Data excerpts
※

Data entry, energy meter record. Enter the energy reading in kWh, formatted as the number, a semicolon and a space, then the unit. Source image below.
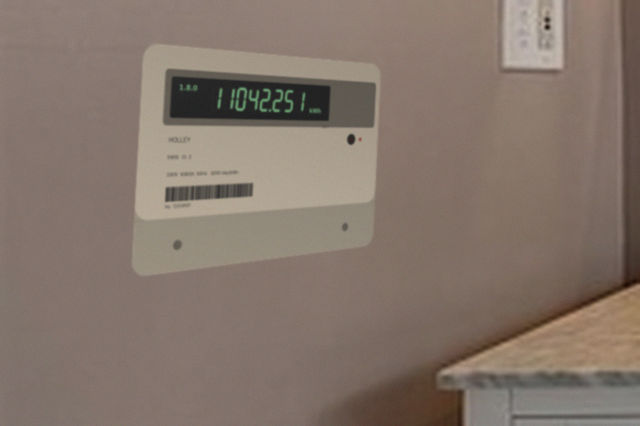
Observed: 11042.251; kWh
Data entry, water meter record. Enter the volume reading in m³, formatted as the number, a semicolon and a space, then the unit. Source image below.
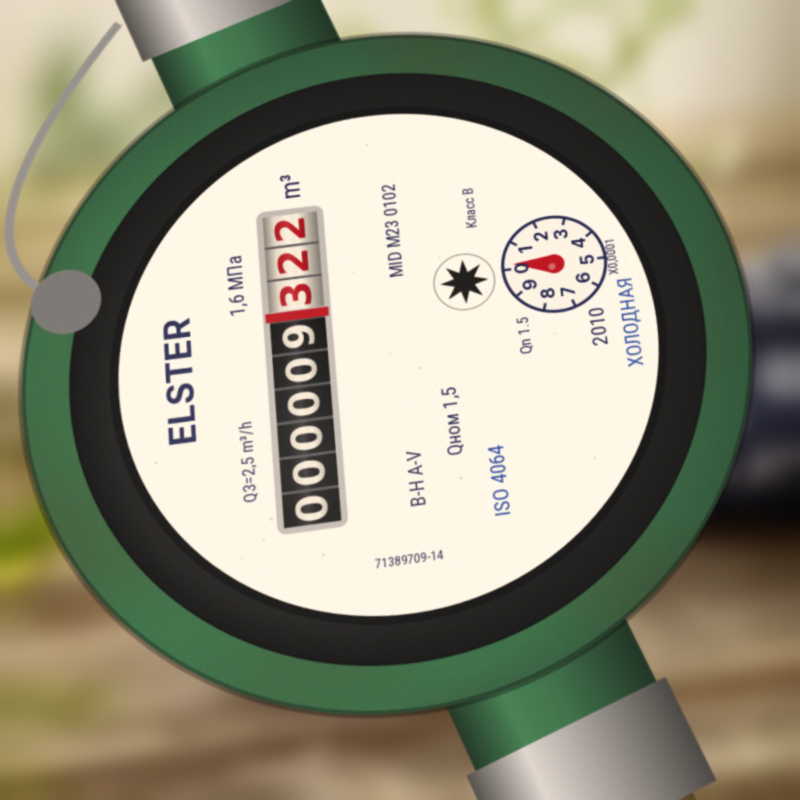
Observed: 9.3220; m³
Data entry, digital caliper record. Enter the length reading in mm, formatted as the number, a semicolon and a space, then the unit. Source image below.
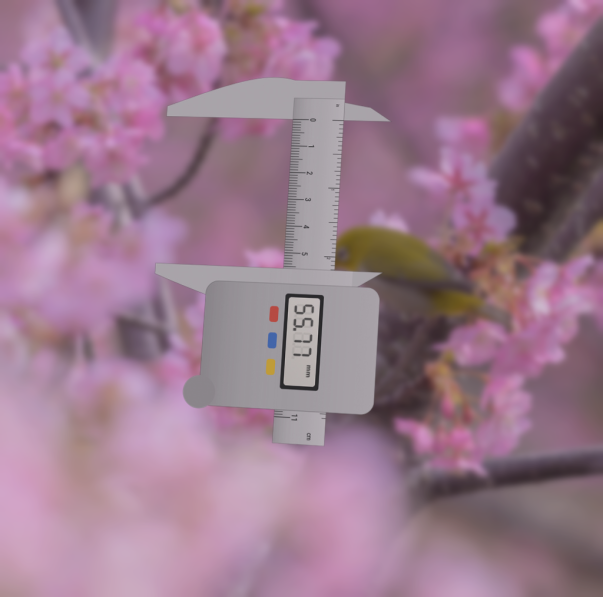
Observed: 55.77; mm
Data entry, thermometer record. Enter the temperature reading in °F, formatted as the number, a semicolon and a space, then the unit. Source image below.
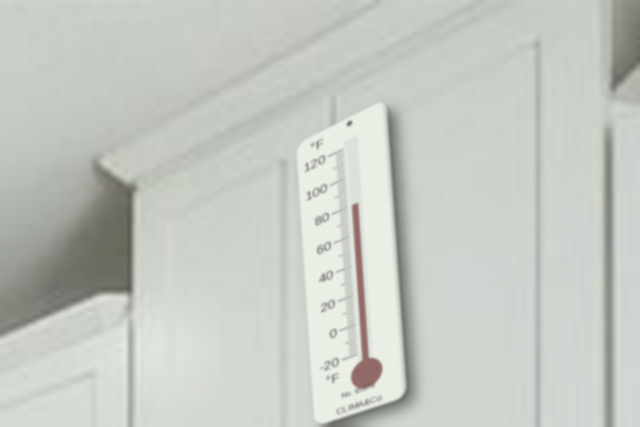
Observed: 80; °F
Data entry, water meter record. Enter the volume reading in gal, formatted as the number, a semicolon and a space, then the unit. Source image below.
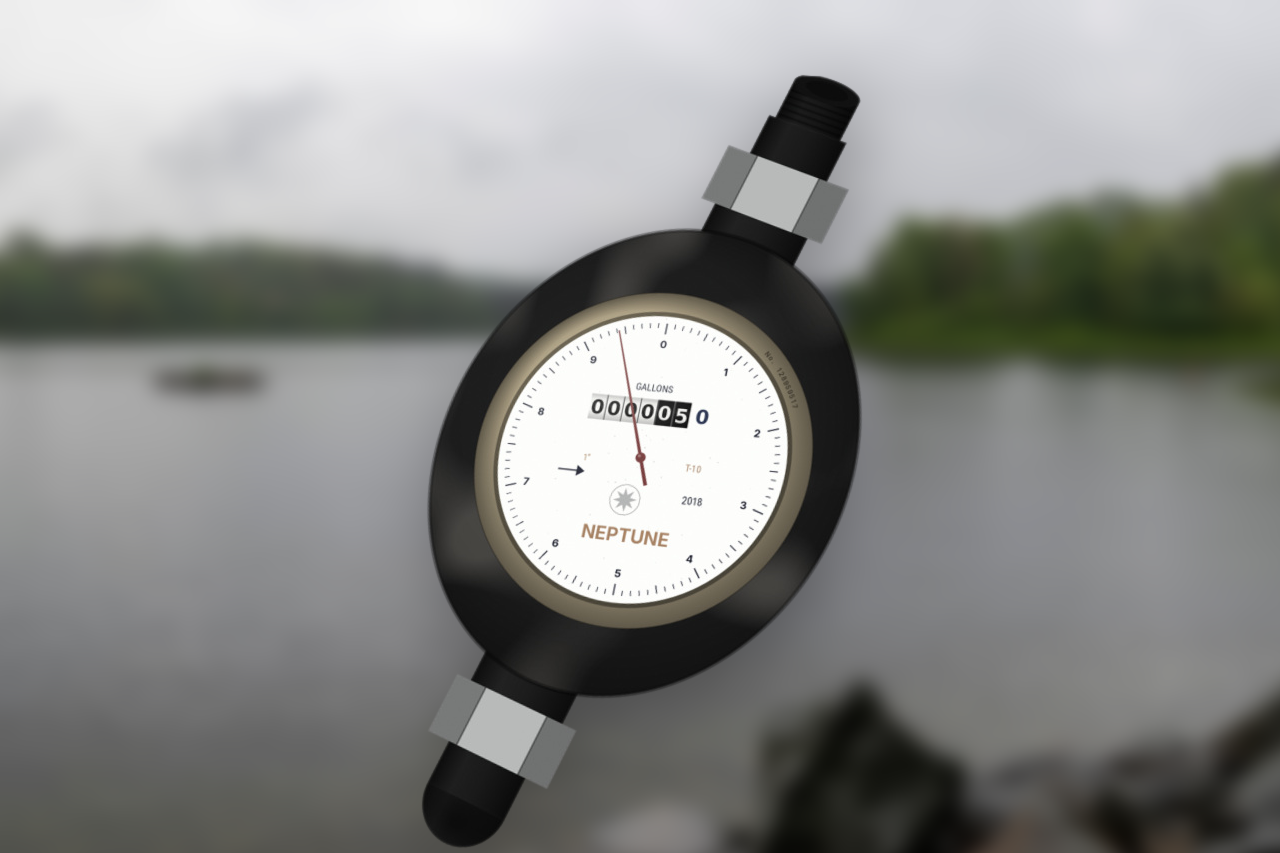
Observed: 49.4; gal
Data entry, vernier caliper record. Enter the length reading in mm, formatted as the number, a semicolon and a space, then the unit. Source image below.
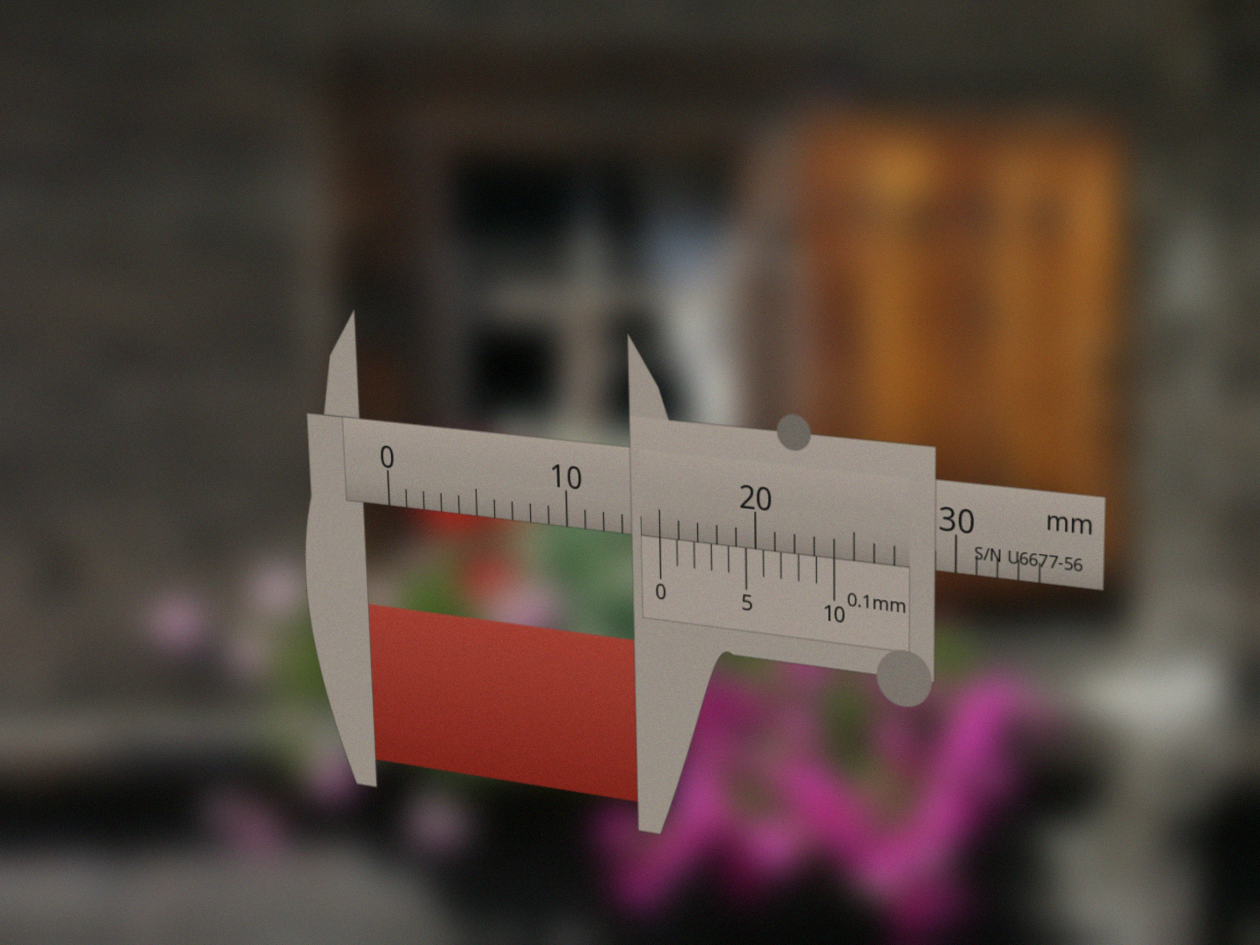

※

[EXERCISE OBJECTIVE]:
Extract each line of the records above that contains the string "Enter". Case counts.

[ANSWER]:
Data entry, energy meter record. Enter the energy reading in kWh, formatted as the number, a semicolon and a space, then the unit. Source image below.
Data entry, water meter record. Enter the volume reading in m³, formatted as the number, a semicolon and a space, then the unit. Source image below.
Data entry, digital caliper record. Enter the length reading in mm, formatted as the number, a semicolon and a space, then the unit. Source image below.
Data entry, thermometer record. Enter the temperature reading in °F, formatted as the number, a semicolon and a space, then the unit. Source image below.
Data entry, water meter record. Enter the volume reading in gal, formatted as the number, a semicolon and a space, then the unit. Source image below.
Data entry, vernier caliper record. Enter the length reading in mm, formatted as the number, a semicolon and a space, then the unit. Source image below.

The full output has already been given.